La verità è che Michael è sparito da quando l'ho incontrato in camera di Ash, da due settimane ormai, non viene nemmeno più a lezione. E io, sinceramente, sto per impazzire. Non lo trovo più, in Paradiso non c'è mai e non mi risponde al telefono, nemmeno in camera c'è. Ho chiesto ad Ashton, trovando la scusa e dicendo che mancava da troppo tempo alle lezioni di astronomia. Ma semplicemente non c'è, sparito nel nulla come il fumo di una sigaretta.

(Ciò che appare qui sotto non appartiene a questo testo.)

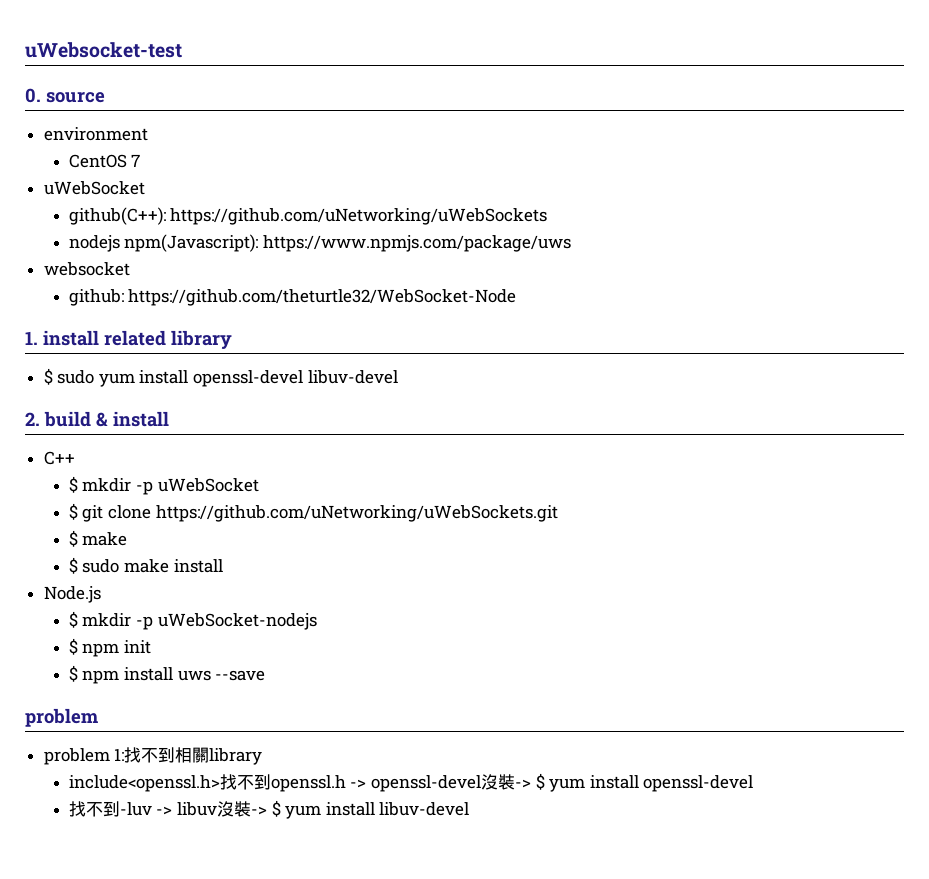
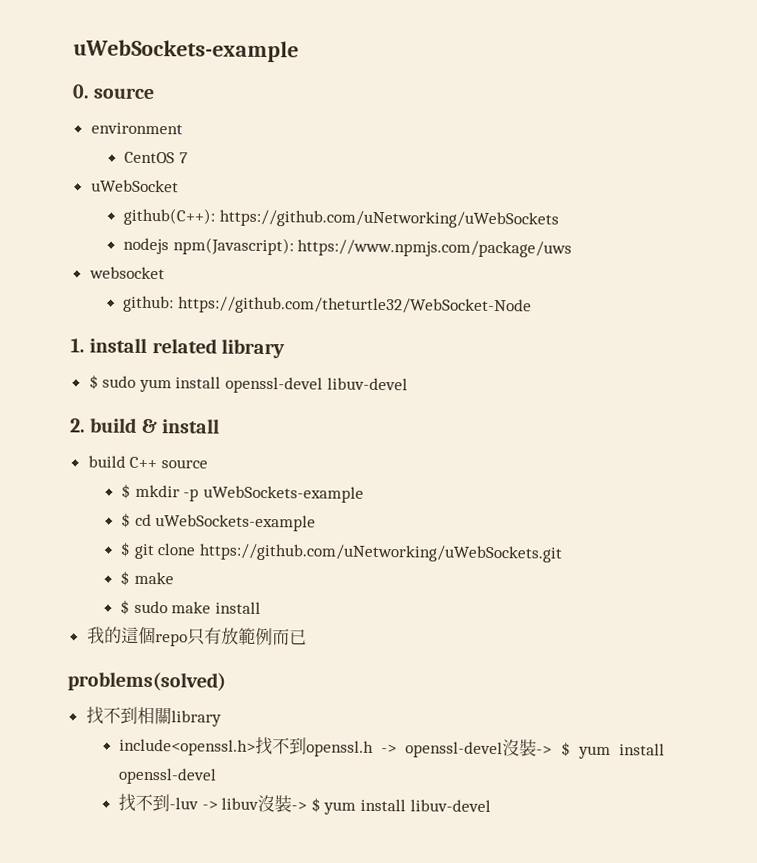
[25,42,182,58] uWebsocket-test -> [73,39,299,63] uWebSockets-example
(169, 419) none -> [87,455,126,468] build
[68,476,259,495] // $ mkdir -p uWebSocket -> [160,459,208,469] [121,483,364,503] [121,512,317,532] source // $ mkdir -p uWebSockets-example // $ cd uWebSockets-example
[43,586,101,603] [68,611,317,630] [68,638,152,657] [68,665,266,684] [25,708,98,727] [43,748,125,765] Node.js // $ mkdir -p uWebSocket-nodejs // $ npm init // $ npm install uws --save // problem // problem 1: -> [86,626,307,647] [67,671,226,692] 我的這個repo只有放範例而已 // problems(solved) //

«Sì mamma, qui tutto bene. Piuttosto, dimmi come sta papà, è tornato a casa non tanti giorni fa mi hai detto» rispondo a mia madre, tenendo il cellulare tra l'orecchio e la spalla, sistemando qualche libro nella borsa. Per oggi le mie lezioni sono terminate, sto per andare in Paradiso a fare i compiti.

«Sta benissimo, a quanto dice lui. Non smette di dirmi che ha voglia di fare qualcosa, che non riesce a non fare niente come gli ha suggerito il dottore. Penso dovrò chiuderlo a chiave in camera» ridacchia, divertita «Scherzi a parte si sente bene, con le pastiglie per il cuore che gli ha prescritto il medico non ha avuto nessun problema»

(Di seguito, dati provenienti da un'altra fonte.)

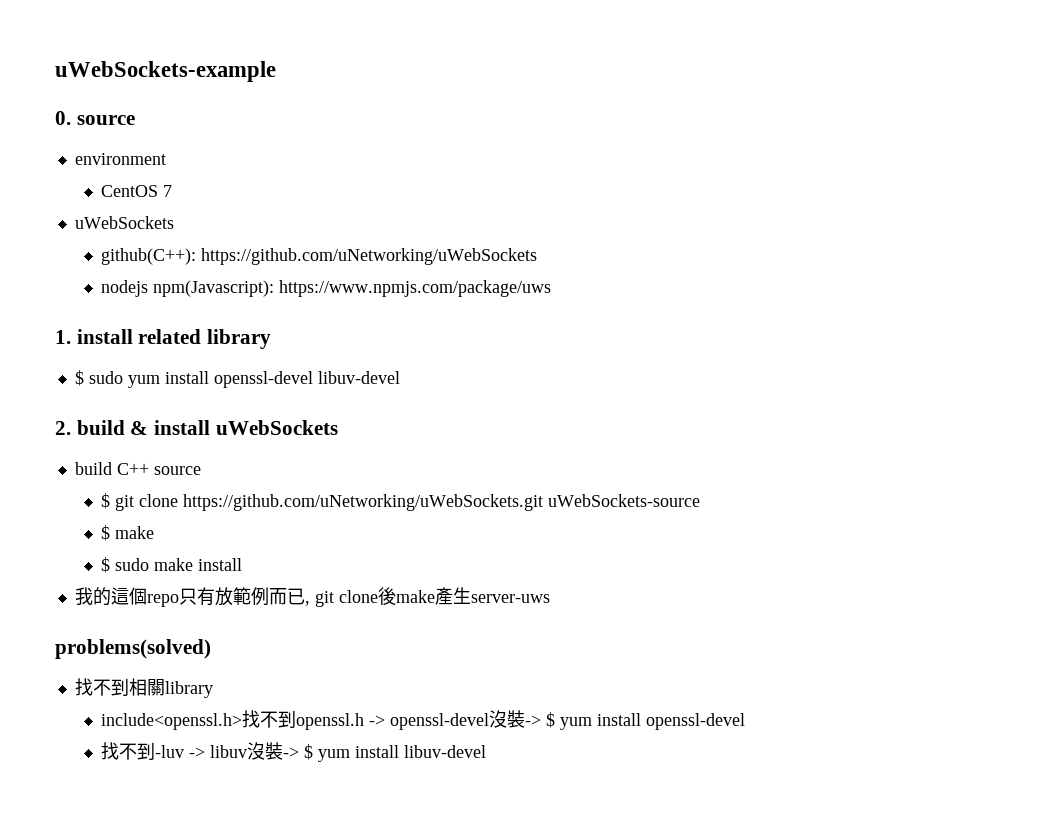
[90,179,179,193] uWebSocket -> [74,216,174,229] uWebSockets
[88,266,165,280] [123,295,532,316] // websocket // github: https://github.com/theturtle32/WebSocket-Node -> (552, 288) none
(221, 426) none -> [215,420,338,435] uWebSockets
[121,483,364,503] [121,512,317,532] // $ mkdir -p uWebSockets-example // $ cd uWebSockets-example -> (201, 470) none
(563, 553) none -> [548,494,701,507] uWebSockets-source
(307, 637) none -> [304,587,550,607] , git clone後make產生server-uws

«Sono felice mamma, sono molto sollevata. E te, come stai? Come va da quelle parti?» mi sistemo un ciuffo di capelli dietro l'orecchio e mi guardo intorno tra le foglie verdi e i colori degli alberi.

«Oh sì, tutto bene. Le mie amiche del circolo di giardinaggio...» inizia il discorso, ma il mio sguardo è attirato da un verde diverso da quello degli alberi, uno più stinto e che mi piacerebbe tanto avere tra le dita.

I miei passi si fermano scricchiolando sulla ghiaia, e lo osservo mentre mi dà le spalle e scrive al telefono. Un'ondata di risentimento mi investe, rancore verso il ragazzo che mi sta rubando il cuore ma che non si degna nemmeno di rispondermi o spiegarmi cosa diavolo sta succedendo.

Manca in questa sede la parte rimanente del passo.